• [OBJETIVO 1]: Filtre dos registros abaixo todas as linhas que contêm a palavra "left", levando em conta a diferença entre maiúsculas e minúsculas.

• [TRECHO PARA LEITURA]:
>>>

Em 1º de abril de 1964 foi articulado pelo grande capital, principalmente pelo imperialismo norte-americano e com a ação das forças armadas, um golpe para a manutenção dos privilégios da classe dominante e a continuidade do sistema capitalista no nosso país. Nas regiões do Nordeste aparece um acirramento da luta de classes em regiões do campo.

Nesse mesmo período, o “Cinema Novo” é um dos movimentos que se destacam na cena cinematográfica brasileira, e que passa influenciar outros países da América Latina. Os filmes retratam a realidade brasileira, sem embelezar as contradições sociais, e muitos carregavam em si as denúncias do sistema capitalista com apontamentos para uma saída de transformação social. Exemplos de produções como “Terra em Transe” de Glauber Rocha e “Os Fuzis” de Ruy Guerra. Essas obras citadas foram produzidas durante um dos momentos mais violentos da história brasileira, logo, os elementos da conjuntura influenciaram diretamente nas temáticas desses filmes.

A Comissão Pastoral da Terra (CPT) registrou o número de 1.586 assassinatos em razão da luta pela terra no período de 1964 a 1986.  Entre os milhares de mortos causados pela ação violenta militar, dois anos antes do Golpe, em 02 de abril de 1962, João Pedro Teixeira é assassinado. João foi um fundador e líder das Ligas Camponesas de Sapé, pequeno município localizado no Estado da Paraíba. A sua vida, luta e morte será um dos principais temas do filme “Cabra Marcado para Morrer” dirigido por Eduardo Coutinho entre 1964 e 1984.

<<<

• [MATERIAL FORNECIDO]:
>>>

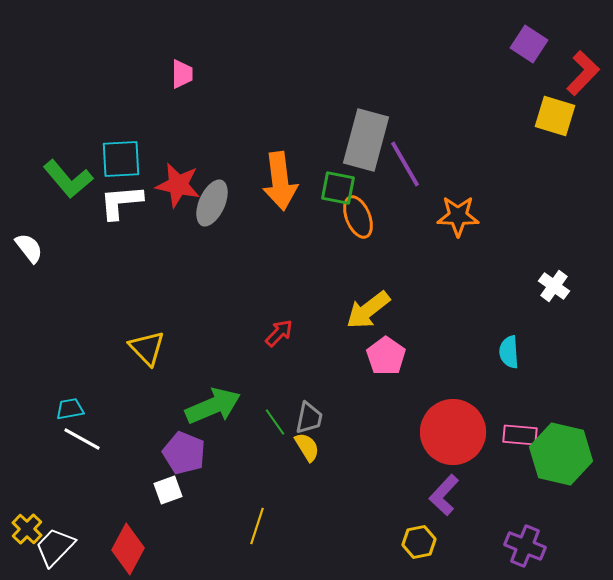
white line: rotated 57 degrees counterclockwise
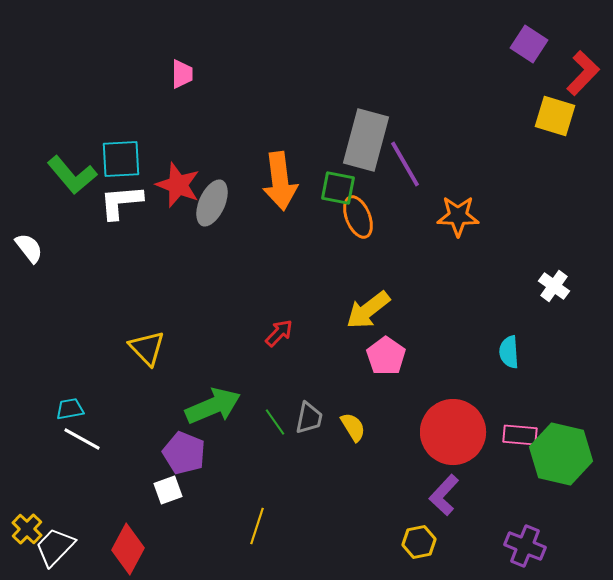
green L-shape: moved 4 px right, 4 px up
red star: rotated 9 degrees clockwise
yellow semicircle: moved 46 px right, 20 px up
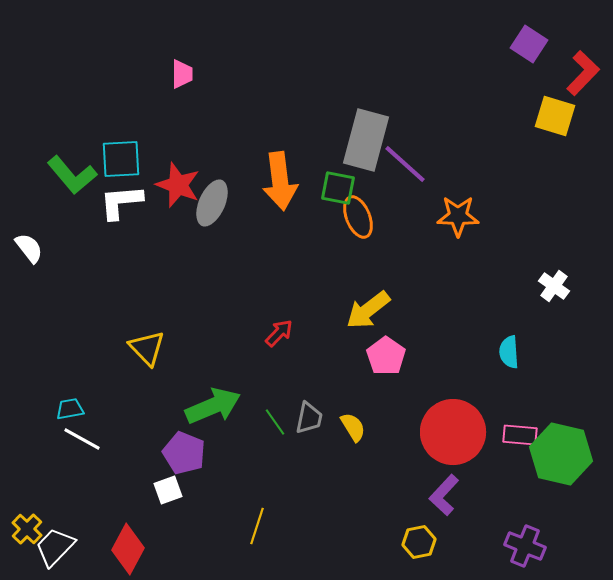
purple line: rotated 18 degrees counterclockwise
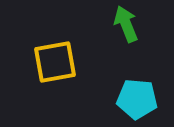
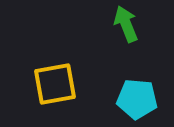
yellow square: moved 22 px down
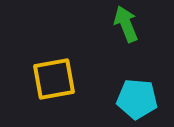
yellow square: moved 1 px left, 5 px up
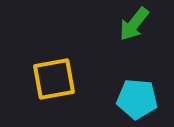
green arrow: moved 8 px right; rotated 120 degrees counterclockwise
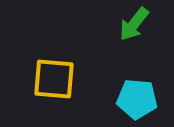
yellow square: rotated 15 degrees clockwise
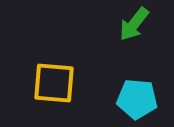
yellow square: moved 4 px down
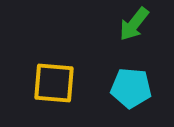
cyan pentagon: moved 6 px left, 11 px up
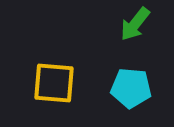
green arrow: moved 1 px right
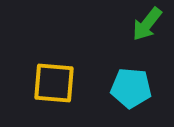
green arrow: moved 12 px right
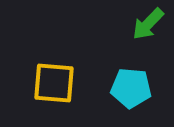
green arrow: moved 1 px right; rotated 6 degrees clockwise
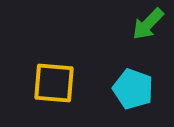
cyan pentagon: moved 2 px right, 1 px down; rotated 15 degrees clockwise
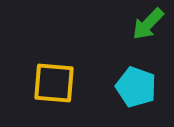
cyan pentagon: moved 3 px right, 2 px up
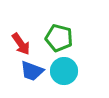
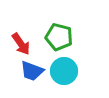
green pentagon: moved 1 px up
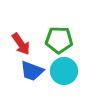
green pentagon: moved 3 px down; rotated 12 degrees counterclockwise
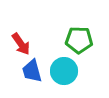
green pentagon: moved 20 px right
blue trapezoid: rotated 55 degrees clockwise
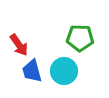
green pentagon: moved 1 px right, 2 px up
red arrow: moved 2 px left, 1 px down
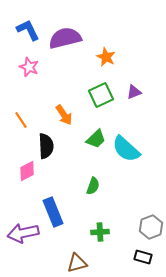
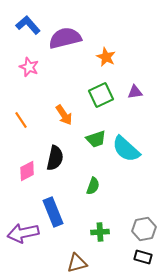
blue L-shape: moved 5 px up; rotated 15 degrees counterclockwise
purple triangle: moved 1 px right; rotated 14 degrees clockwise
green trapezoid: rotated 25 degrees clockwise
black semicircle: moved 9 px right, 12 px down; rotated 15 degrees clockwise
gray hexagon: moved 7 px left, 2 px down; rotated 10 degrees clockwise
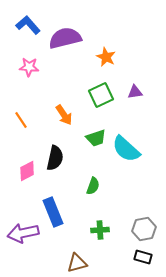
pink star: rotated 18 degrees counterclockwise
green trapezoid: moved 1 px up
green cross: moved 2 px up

<<<
>>>

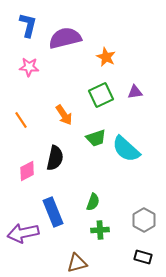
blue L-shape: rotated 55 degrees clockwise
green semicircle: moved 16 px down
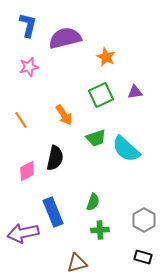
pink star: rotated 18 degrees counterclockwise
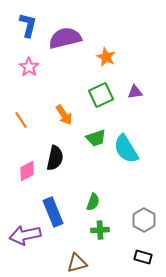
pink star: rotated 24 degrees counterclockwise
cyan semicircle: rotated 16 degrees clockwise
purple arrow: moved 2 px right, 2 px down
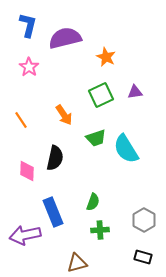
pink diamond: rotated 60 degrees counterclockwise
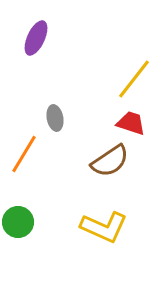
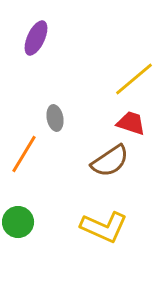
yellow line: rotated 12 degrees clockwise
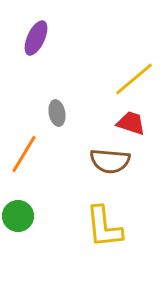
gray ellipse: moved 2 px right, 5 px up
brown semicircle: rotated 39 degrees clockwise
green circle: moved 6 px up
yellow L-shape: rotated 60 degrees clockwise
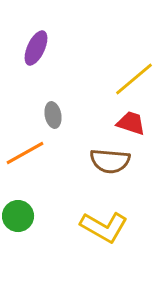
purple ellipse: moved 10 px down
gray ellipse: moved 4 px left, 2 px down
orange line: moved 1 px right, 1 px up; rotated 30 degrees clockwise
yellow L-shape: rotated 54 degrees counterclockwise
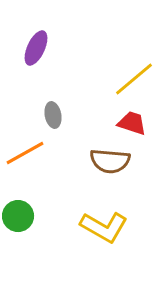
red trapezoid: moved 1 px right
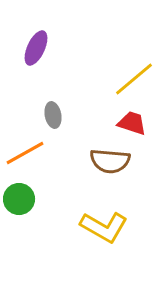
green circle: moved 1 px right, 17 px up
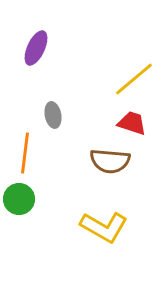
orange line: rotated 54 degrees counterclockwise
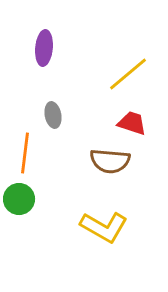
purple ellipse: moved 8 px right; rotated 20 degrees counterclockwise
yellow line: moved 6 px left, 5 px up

<<<
>>>

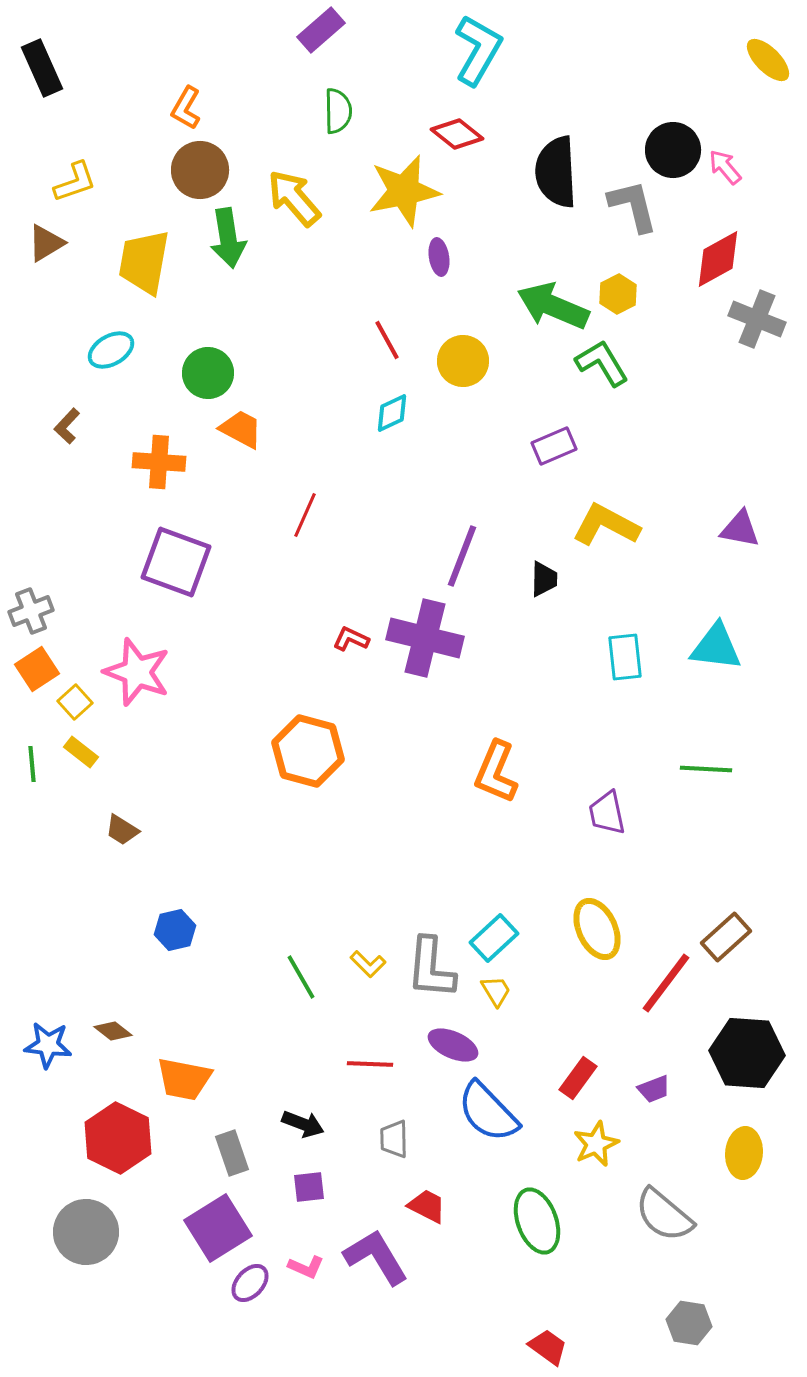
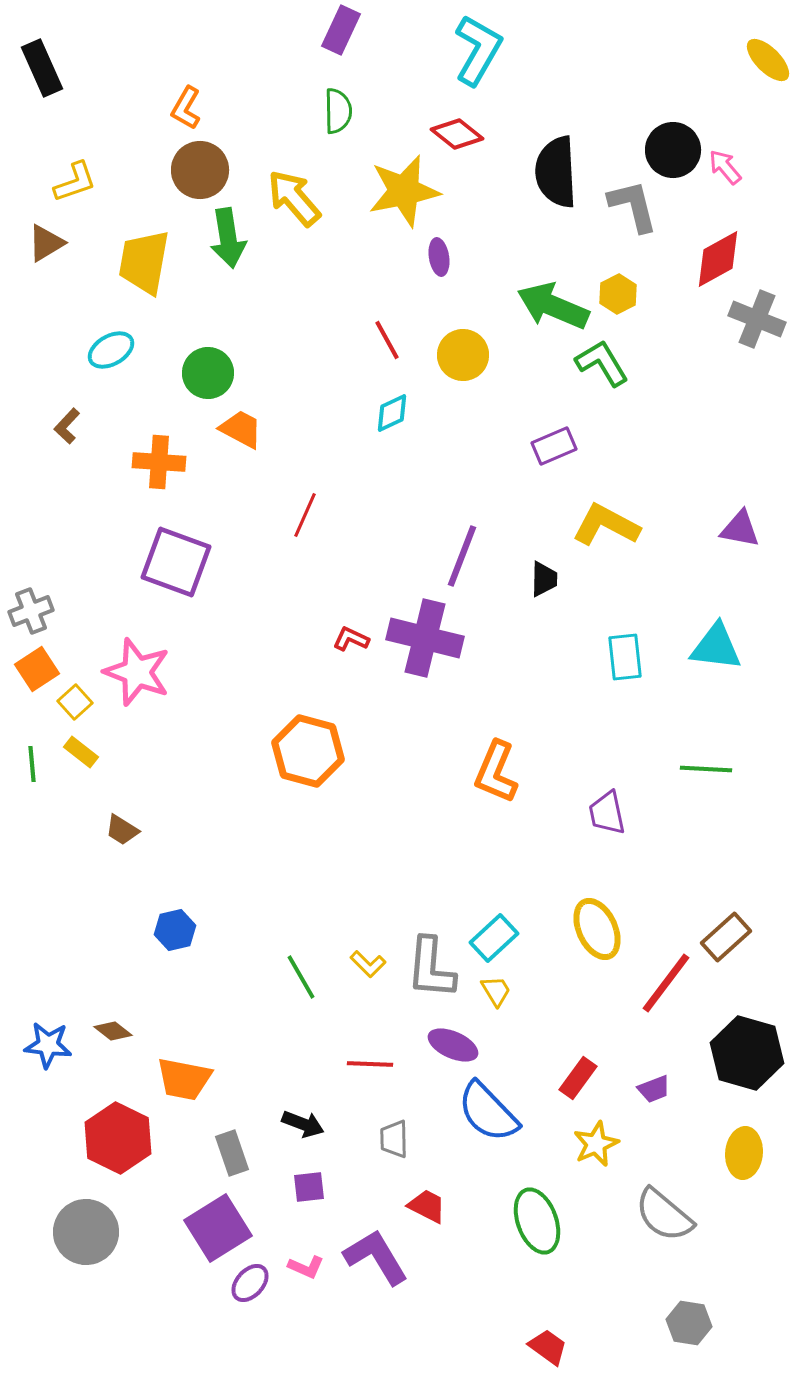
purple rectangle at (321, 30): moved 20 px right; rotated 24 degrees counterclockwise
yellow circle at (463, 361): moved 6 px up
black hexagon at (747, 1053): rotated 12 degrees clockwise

<<<

• [OBJETIVO 2]: Dê seguimento ao trecho acima sobre o golpe de 1964 e o Cinema Novo a partir do ponto em que ele termina.

• [RESULTADO FINAL 1]:
yellow square: moved 1 px left, 5 px up
cyan pentagon: moved 6 px left, 11 px up
red arrow: moved 2 px left, 1 px down
gray hexagon: moved 7 px left, 2 px down; rotated 10 degrees clockwise
gray ellipse: moved 4 px left, 2 px down
yellow line: moved 6 px left, 5 px up

• [RESULTADO FINAL 2]:
O Centro Popular de Cultura (CPC) da UNE, desempenhou um papel importante nessa produção. Nessa época, o CPC estava realizando uma caravana, chamada UNE Volante, com o objetivo de produzir conteúdos artísticos políticos pelo país. Eduardo Coutinho envolvido nesse projeto, soube da morte de João Pedro Teixeira e propôs realizar um filme sobre a história. Coutinho conheceu Elisabeth, esposa do Líder Camponês e seus filhos, e eles iriam gravar e encenar suas próprias vidas na cidade onde viviam. Porém, em janeiro de 1964 o local de filmagem, na Paraíba, foi invadido por policiais militares que assassinaram 11 camponeses. Devido aos ataques, não houve a continuidade da gravação e da produção da obra no local.

Porém, mesmo com a repressão das forças militares não houve desistência do projeto e se manteve a gravação, mudando apenas o local. Agora as gravações eram feitas em Pernambuco, na Galileia, um engenho em que conviviam mais de 100 famílias, lugar importante de luta do campo, onde foi construída em 1955 a primeira liga camponesa. Nesse período o trabalho foi novamente interrompido pelos militares, o exército invadiu o engenho de Galileia e alguns líderes camponeses foram presos junto aos membros da equipe de filmagem. Restaram apenas 40% do filme que ficou salvo no Rio de Janeiro.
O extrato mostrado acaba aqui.